An appropriate Order accompanies this Memorandum.
. Plaintiff Rodriguez sought, and plaintiffs continue to seek certification of a class of "all recovered asthmatic applicants and potential applicants who were rejected, or discouraged from applying for, Uniformed Division positions with the U.S. Secret Service by the Uniform Division Medical Standards, which disqualify applicants because of a medically reported ‘history of asthma.'” Plaint.Mot., Jan. 12, 1987, at 1.
. Defendants state that a new set of medical standards were approved for use on March 25, 1988. The new standard for asthma does not disqualify individuals unless they have a reduced pulmonary function as a result of the illness. Def.Opp., Feb. 27, 1987 at 2; Def.Resp. to Plaint.Supp., Sept. 25, 1989, at 2 n. 2.
. The record includes a copy of a letter sent to applicants in connection with the November 1985 examination listed the asthma standard as a disqualifying condition. The letter defendants supplied to support their assertion that they no longer advise potential applicants of disqualifying medical conditions in its "Dear Applicant” letter, is a letter used to advise applicants of the January 1987 test.
. See also Strathie v. Department of Transp., 716 F.2d 227, 230 (3d Cir.1983); Doe v. New York University, 666 F.2d 761, 776 (2d Cir.1981); Holly v. City of Naperville, 603 F.Supp. 220, 229 (N.D.Ill.1985).
. As the Court has already determined that those allegedly deterred from applying cannot be included in the class, it offers no opinion on the application of the "continuing violation” theory to that group.
. The court in Domingo also stated that "[t]he continuing violation theory recognizes the principle that a plaintiff may be able to recover under Title VII if he or she can demonstrate a pattern or practice of discrimination that has continued into the present, notwithstanding his or her ability to prove specific instances of discrimination personally suffered at the hands of the defendant within the limitation period of Title VII." In addition to being inconsistent with the phrase quoted in the text above, a reading of the cases cited as support for the proposition that a plaintiff need not show harm during the actionable period indicates that the court did not intend to contravene the proposition that a plaintiff must show harm within the actionable period.
The first case cited by the court, O'Brien v. Sky Chefs, Inc., 670 F.2d 864, 868 (9th Cir.1982), did not discuss any statute of limitations problems; the cited page only concerned the presumption that each personnel decision made during the period when discriminatory policy was in effect was also discriminatory.
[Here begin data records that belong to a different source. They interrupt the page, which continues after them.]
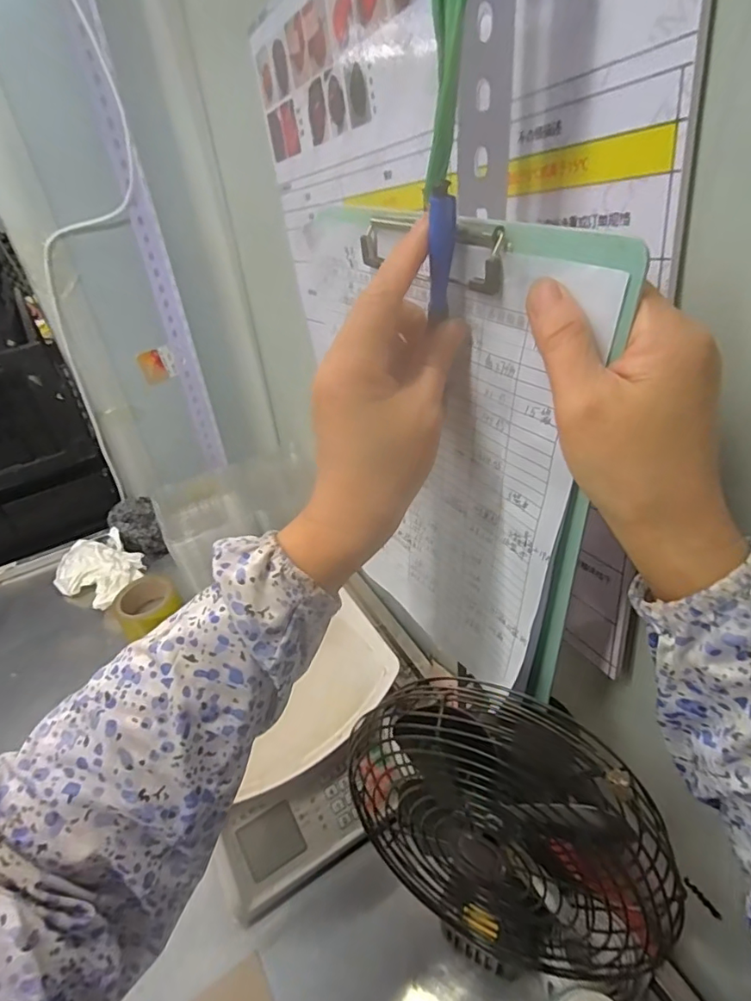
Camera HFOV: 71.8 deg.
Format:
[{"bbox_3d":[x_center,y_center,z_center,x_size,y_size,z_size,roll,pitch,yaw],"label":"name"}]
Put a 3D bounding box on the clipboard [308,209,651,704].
[{"bbox_3d":[0.040,-0.015,0.337,0.021,0.293,0.204,-27,41,-26],"label":"clipboard"}]

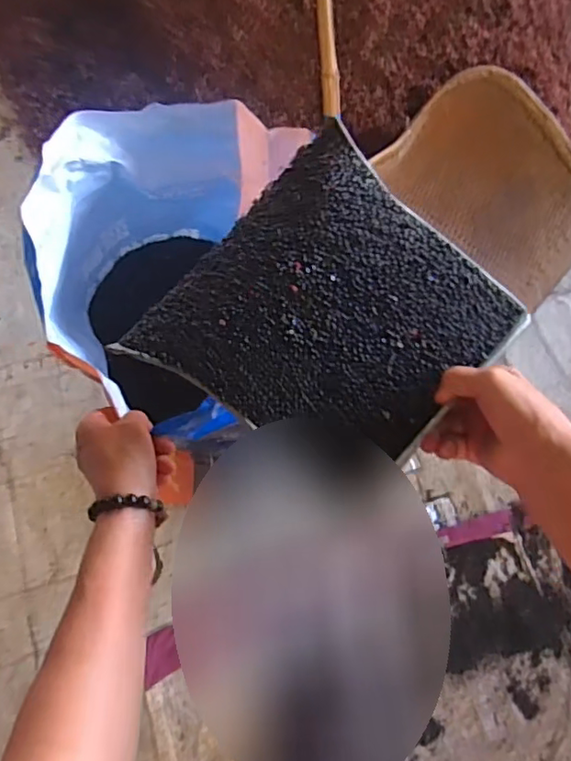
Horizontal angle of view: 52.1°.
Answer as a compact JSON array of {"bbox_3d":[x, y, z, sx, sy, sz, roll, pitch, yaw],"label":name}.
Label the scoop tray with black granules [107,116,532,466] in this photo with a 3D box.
[{"bbox_3d":[0.035,-0.056,0.455,0.229,0.046,0.233,40,74,10],"label":"scoop tray with black granules"}]

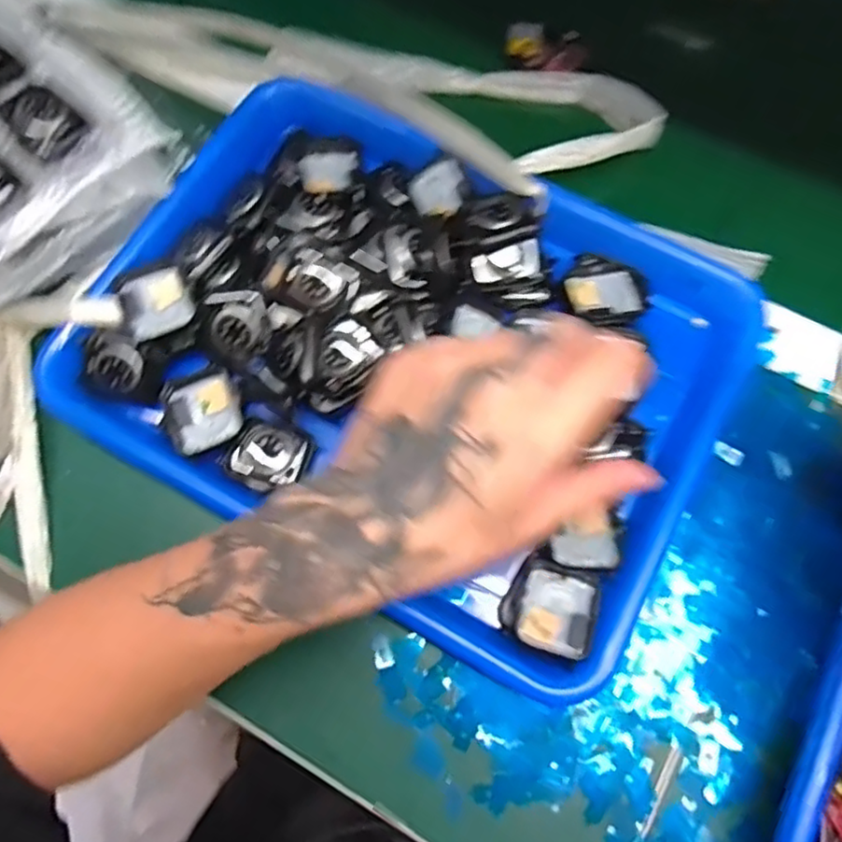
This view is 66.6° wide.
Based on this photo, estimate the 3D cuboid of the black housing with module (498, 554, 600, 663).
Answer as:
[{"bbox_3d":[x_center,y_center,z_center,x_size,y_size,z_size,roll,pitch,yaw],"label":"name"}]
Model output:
[{"bbox_3d":[0.063,0.091,0.314,0.043,0.024,0.040,21,74,8],"label":"black housing with module"}]

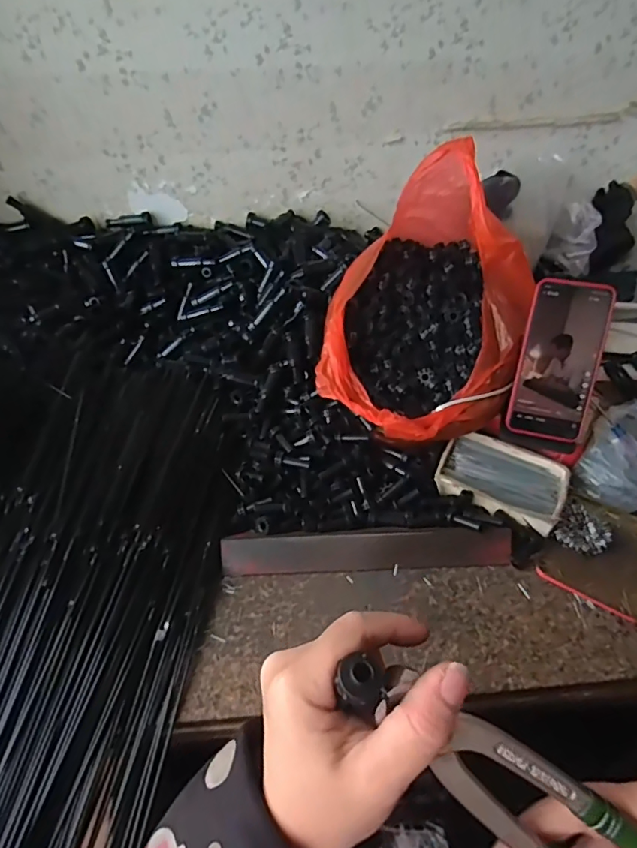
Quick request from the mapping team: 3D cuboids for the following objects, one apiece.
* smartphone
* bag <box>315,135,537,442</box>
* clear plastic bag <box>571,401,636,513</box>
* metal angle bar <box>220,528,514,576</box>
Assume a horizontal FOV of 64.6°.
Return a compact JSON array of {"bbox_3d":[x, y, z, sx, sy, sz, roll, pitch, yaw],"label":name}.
[{"bbox_3d":[0.254,-0.066,0.532,0.078,0.164,0.014,11,9,11],"label":"smartphone"},{"bbox_3d":[0.124,-0.136,0.554,0.203,0.206,0.270,14,48,13],"label":"bag"},{"bbox_3d":[0.349,0.033,0.557,0.089,0.055,0.115,30,53,26],"label":"clear plastic bag"},{"bbox_3d":[0.049,0.125,0.501,0.283,0.022,0.033,-1,46,-1],"label":"metal angle bar"}]

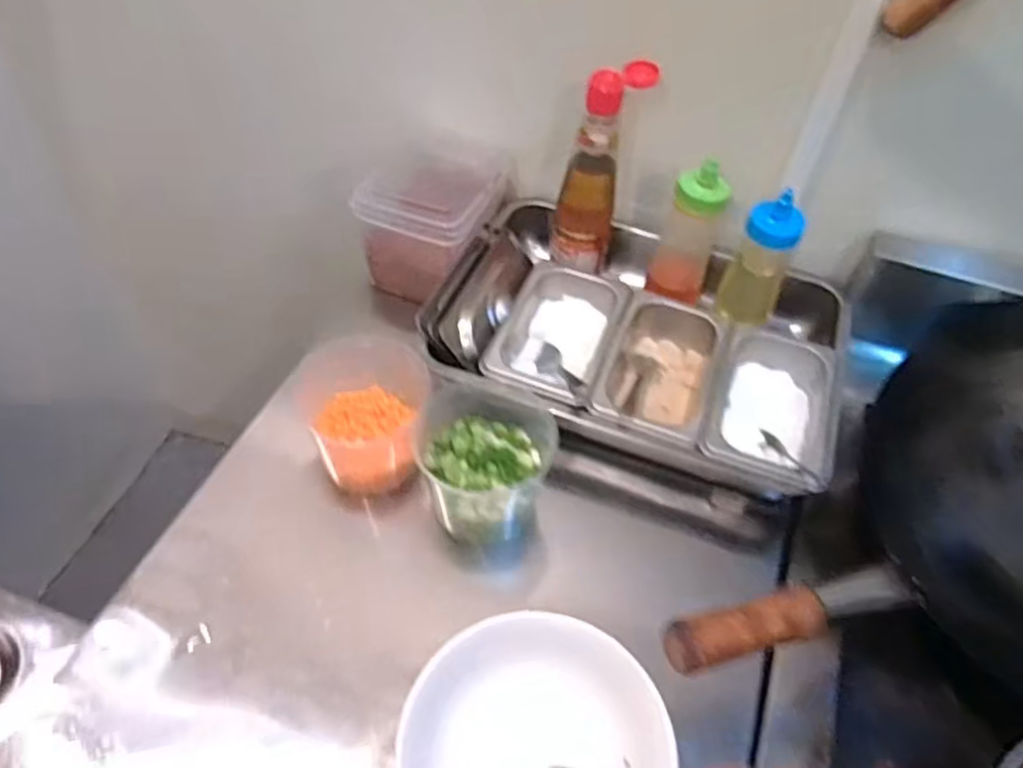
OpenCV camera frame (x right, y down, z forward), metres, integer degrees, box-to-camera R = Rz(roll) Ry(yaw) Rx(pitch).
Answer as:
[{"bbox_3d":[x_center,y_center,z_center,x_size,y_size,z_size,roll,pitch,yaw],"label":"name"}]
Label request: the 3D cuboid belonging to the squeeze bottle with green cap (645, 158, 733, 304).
[{"bbox_3d":[0.183,-0.156,0.741,0.055,0.163,0.062,18,51,10],"label":"squeeze bottle with green cap"}]

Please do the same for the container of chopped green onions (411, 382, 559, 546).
[{"bbox_3d":[-0.021,0.076,0.636,0.103,0.112,0.108,2,50,-3],"label":"container of chopped green onions"}]

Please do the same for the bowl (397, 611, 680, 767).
[{"bbox_3d":[0.018,0.246,0.479,0.174,0.053,0.166,2,50,-3],"label":"bowl"}]

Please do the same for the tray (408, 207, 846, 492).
[{"bbox_3d":[0.134,-0.057,0.753,0.383,0.070,0.308,16,51,9],"label":"tray"}]

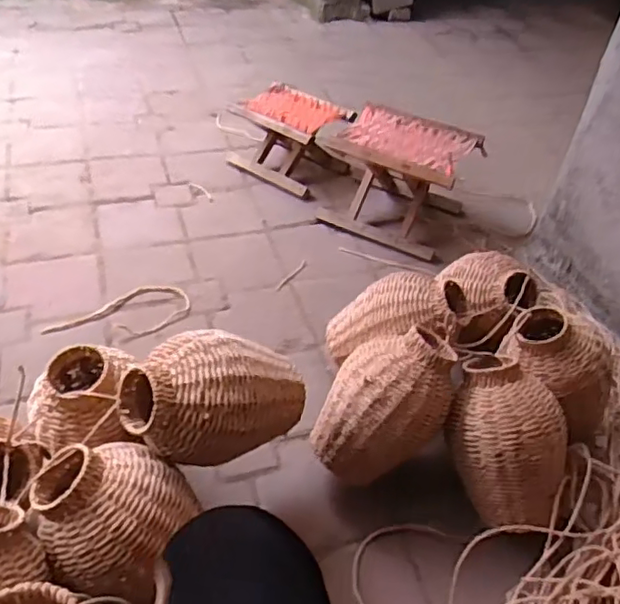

The second case cited, Reed v. Lockhart, 613 F.2d 757, 761-62 (9th Cir.1980) is consistent with this Court's view, because it held that plaintiff was alleging that she was being deprived of promotions into the actionable period by virtue of the discriminatory policy. Id. at 760 ("The violations of which she complains occurred each day of her employment, including the days within the appropriate limitations period.") (emphasis added).